Athier Mousawi: Melting a False Monument

May 30 - June 30

Melting a False Monument 14, 2023

Acrylic on raw linen
150 x 205 cm
59 x 80 3/4 in

Melting a False Monument is part of an ongoing series Athier began in Paris in 2018 that challenges the primacy of the public monument and questions their role within society. Though monuments stand with an invincible permanence, Mousawi considers their perceived ideological and physical stability as in fact, the very opposite: ephemeral, temporary, momentary and even false. For Mousawi, the brutal materials used to build monuments [steel, bronze and stone] are all unapologetically solid, imperishable and indestructible; they stand as monolithic shrines that cannot be challenged. Yet the ideas behind can crumble and the ideologies, like all societal constructs, can melt.

 In this new series of paintings, each one numbered chronologically and titled Melting a False Monument 1-14 (with an additional 7 smaller works titled Small Moments 1-7) Mousawi’s canvases pile up tonally energetic forms within bombastic yet precarious compositions that jumble together to form surrealist landscapes. As such the sculptural objects within them read as false monuments, on the verge of collapse or perhaps melting into the calm ocean below. The compositions maintain some sort of architectural integrity, yet are abstracted just beyond the point of reality to a place where gravity and time do not exist. What feels like a stream of light moves through a block of marble, which flows into colour gradients of moving strips of plastic and so on.  
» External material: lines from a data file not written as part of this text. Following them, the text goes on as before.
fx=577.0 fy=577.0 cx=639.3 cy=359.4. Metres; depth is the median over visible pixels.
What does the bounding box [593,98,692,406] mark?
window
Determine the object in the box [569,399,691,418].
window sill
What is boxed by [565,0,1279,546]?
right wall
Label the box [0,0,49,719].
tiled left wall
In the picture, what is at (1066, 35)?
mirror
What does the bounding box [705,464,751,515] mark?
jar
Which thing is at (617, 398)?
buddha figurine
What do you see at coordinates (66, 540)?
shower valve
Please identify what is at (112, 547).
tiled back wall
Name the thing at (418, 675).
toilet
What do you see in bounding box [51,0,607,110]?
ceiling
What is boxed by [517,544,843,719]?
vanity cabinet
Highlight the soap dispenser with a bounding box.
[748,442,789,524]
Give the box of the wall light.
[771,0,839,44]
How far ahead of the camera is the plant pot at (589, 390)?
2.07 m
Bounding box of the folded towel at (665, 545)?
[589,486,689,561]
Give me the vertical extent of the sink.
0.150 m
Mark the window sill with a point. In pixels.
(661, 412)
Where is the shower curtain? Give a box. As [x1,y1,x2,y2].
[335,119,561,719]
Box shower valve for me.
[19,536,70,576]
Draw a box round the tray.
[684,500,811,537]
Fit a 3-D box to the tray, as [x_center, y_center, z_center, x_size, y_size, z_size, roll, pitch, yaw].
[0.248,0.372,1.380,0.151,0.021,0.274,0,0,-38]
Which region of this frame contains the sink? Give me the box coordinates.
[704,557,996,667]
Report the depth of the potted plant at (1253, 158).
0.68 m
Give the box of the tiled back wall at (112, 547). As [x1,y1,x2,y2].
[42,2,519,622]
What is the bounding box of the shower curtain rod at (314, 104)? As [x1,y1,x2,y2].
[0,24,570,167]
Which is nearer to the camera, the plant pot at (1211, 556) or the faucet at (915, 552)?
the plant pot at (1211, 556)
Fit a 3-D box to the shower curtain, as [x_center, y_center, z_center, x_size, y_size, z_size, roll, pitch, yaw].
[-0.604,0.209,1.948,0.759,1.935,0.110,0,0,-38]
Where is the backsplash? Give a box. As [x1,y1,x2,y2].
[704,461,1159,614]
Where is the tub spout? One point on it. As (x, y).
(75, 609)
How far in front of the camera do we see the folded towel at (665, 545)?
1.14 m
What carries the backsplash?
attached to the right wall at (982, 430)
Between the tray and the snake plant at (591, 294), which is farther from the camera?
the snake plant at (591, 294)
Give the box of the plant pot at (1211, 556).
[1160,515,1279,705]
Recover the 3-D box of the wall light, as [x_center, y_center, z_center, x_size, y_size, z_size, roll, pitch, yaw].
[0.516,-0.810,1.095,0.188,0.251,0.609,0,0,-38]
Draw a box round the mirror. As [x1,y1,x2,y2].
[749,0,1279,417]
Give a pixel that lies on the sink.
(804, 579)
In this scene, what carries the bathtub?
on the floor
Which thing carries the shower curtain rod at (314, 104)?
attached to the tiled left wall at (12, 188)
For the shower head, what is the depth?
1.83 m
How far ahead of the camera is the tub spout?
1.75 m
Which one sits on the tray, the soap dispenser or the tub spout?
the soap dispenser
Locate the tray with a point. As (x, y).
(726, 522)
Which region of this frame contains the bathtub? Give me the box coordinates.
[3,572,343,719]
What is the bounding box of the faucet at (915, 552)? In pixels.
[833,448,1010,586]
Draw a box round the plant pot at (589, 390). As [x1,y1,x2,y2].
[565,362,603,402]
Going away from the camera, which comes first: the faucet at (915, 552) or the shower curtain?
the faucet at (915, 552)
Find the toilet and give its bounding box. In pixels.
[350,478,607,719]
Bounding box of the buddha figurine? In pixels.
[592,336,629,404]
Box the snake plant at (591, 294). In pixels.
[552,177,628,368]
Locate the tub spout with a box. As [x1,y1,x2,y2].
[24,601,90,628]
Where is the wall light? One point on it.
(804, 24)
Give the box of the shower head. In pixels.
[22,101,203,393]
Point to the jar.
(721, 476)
Over recent years, Athier has created work from an array of different studios, each one lending a different layer to his practice: Beirut, Istanbul, Paris, New York, London and currently, Los Angeles, which is where this entire body of work was created.  Indeed, immersing himself in the aesthetic dichotomies which exist within the city has been extremely formative. Mexican fabrics and colourful toys in street markets, the calm, cleansing and unforgiving movement of the Pacific ocean, street graffiti, textural sculptures by Kenneth Price and Frank Stella and the bizarre and beautiful flowering cacti which can look almost alien to a non native have all found their way into his compositions. After the meditative and subdued colour palettes found in his last two solo shows Fade and Float (CAP Kuwait, 2019) and Nothing is Certain, Everything is Melting and That’s Okay (Ayyam Gallery, 2020) the vibrancy and playfulness which was once synonymous with the artist’s paintings are very much back with full force.
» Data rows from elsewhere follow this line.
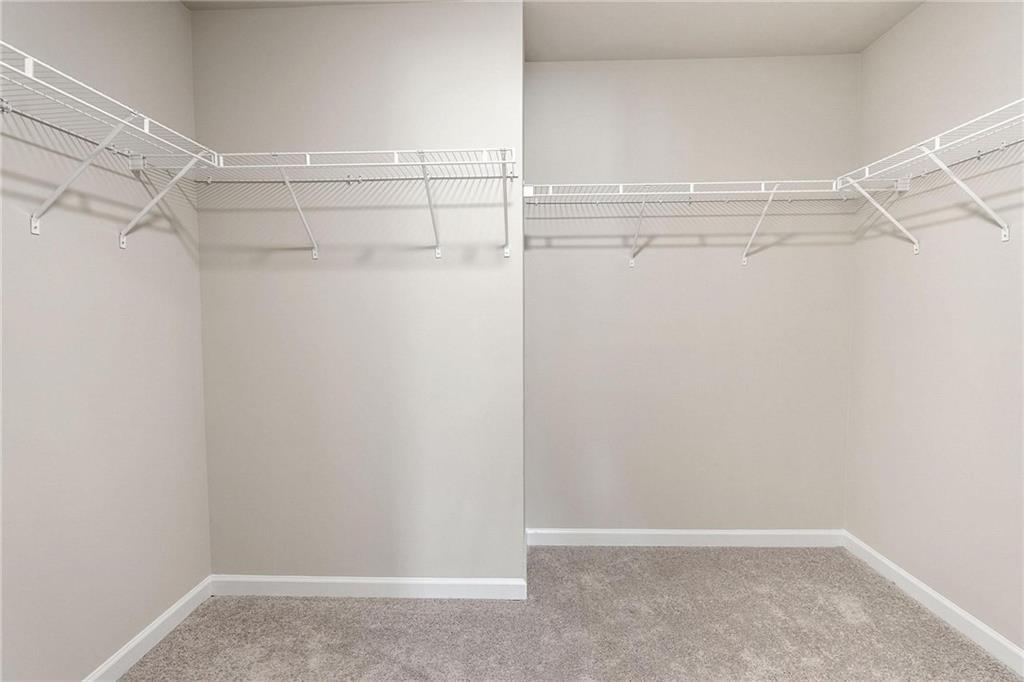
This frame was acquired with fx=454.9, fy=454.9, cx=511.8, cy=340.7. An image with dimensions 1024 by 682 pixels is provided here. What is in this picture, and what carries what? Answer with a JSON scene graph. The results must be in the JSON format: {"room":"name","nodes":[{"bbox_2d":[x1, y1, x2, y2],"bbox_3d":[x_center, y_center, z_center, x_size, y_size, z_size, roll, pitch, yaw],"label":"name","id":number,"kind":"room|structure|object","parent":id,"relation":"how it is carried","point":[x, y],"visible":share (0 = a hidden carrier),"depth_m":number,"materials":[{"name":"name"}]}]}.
{"room":"closet","nodes":[
{"label":"closet","id":0,"kind":"room"},
{"bbox_2d":[0,0,211,681],"bbox_3d":[-1.479,-0.070,0.802,0.118,2.609,2.710,0,3,2],"label":"left wall","id":1,"kind":"structure","parent":0,"point":[183,10],"depth_m":1.53,"materials":[{"name":"paint"}]},
{"bbox_2d":[0,44,221,242],"bbox_3d":[-1.270,-0.481,1.053,0.336,0.358,1.420,0,3,2],"label":"left wire shelf","id":2,"kind":"object","parent":1,"relation":"attached to","point":[147,120],"visible":0.97,"depth_m":1.31,"materials":[{"name":"white metal"}]},
{"bbox_2d":[81,577,211,681],"bbox_3d":[-1.412,1.180,0.938,0.014,0.087,2.338,0,3,2],"label":"baseboard","id":3,"kind":"structure","parent":1,"relation":"attached to","point":[163,619],"depth_m":1.73,"materials":[{"name":"white paint"}]},
{"bbox_2d":[190,1,522,585],"bbox_3d":[-0.676,-0.160,2.225,1.470,2.593,0.480,0,3,2],"label":"back wall","id":4,"kind":"structure","parent":0,"point":[329,279],"depth_m":1.98,"materials":[{"name":"paint"}]},
{"bbox_2d":[193,149,515,261],"bbox_3d":[-0.620,-0.515,1.810,1.334,0.374,0.340,0,3,2],"label":"wire shelf","id":5,"kind":"object","parent":4,"relation":"attached to","point":[307,154],"visible":0.98,"depth_m":1.73,"materials":[{"name":"white metal"}]},
{"bbox_2d":[211,573,526,599],"bbox_3d":[-0.668,1.114,2.062,1.411,0.085,0.014,0,3,2],"label":"baseboard","id":6,"kind":"structure","parent":4,"relation":"attached to","point":[249,579],"depth_m":2.05,"materials":[{"name":"white paint"}]},
{"bbox_2d":[188,0,923,60],"bbox_3d":[0.161,-1.428,0.777,3.396,0.101,3.615,0,3,2],"label":"ceiling","id":7,"kind":"structure","parent":0,"point":[856,48],"depth_m":2.09,"materials":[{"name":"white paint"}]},
{"bbox_2d":[116,544,1022,681],"bbox_3d":[0.176,1.266,0.837,3.464,0.099,3.820,0,3,2],"label":"carpet floor","id":8,"kind":"structure","parent":0,"point":[846,625],"depth_m":1.82,"materials":[{"name":"beige carpet"}]},
{"bbox_2d":[525,54,859,534],"bbox_3d":[0.941,-0.184,2.491,1.865,2.624,0.120,0,3,2],"label":"back wall","id":9,"kind":"structure","parent":0,"point":[678,251],"depth_m":2.43,"materials":[{"name":"paint"}]},
{"bbox_2d":[525,528,845,547],"bbox_3d":[0.938,1.077,2.488,1.716,0.089,0.014,0,3,2],"label":"baseboard","id":10,"kind":"structure","parent":9,"relation":"attached to","point":[712,533],"depth_m":2.48,"materials":[{"name":"white paint"}]},
{"bbox_2d":[519,179,851,267],"bbox_3d":[0.876,-0.562,2.253,1.657,0.375,0.328,0,3,2],"label":"back wire shelf","id":11,"kind":"object","parent":9,"relation":"attached to","point":[620,193],"visible":0.97,"depth_m":2.18,"materials":[{"name":"white metal"}]},
{"bbox_2d":[844,0,1023,656],"bbox_3d":[1.805,-0.095,0.759,0.119,2.616,3.446,0,3,2],"label":"right wall","id":12,"kind":"structure","parent":0,"point":[910,22],"depth_m":1.87,"materials":[{"name":"paint"}]},
{"bbox_2d":[836,99,1023,250],"bbox_3d":[1.613,-0.529,1.413,0.324,0.361,1.384,0,3,2],"label":"right wire shelf","id":13,"kind":"object","parent":12,"relation":"attached to","point":[1006,233],"visible":0.99,"depth_m":1.66,"materials":[{"name":"white metal"}]},
{"bbox_2d":[842,530,1023,676],"bbox_3d":[1.750,1.166,0.823,0.014,0.087,3.380,0,3,2],"label":"baseboard","id":14,"kind":"structure","parent":12,"relation":"attached to","point":[948,605],"depth_m":1.88,"materials":[{"name":"white paint"}]}
]}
Click here for the exhibition catalogue.

About the artist

 Athier Mousawi (b. London, 1982) studied an MA in Illustration and Design at Central Saint Martin’s in London before moving to Paris in 2010 to begin his journey as a painter at the Cité Internationale Des Art.  He is the son of Iraqi sculptor and painter Maysaloun Faraj and renowned architect Ali Mousawi, Athier’s practice has always oscillated between representation of structure and form and expressive colour and mark making. He has become known for a style that draws on a range of influences, from European Modernism to contemporary Iraqi art. In recent years his work has been about letting go and allowing space to enter his compositions, which echo and embrace the floating nature of uncertainty of the world around him.

Athier has had numerous solo and group exhibitions including Ayyam Gallery, Dubai (2020, 2018, 2016); Contemporary Art Platform, Kuwait (2019); Ayyam Gallery, Beirut (2015); Edge Of Arabia Projects, London (2014); Ayyam Gallery, London (2014); Cuadro Fine Art Gallery, Dubai (2013, 2012, 2011, 2010); National Portrait Gallery, London (2011); The Royal Academy, London (2011); Tashkent International Biennale, Uzbekistan (2011), among others.

Athier is based between London, Paris and Los Angeles.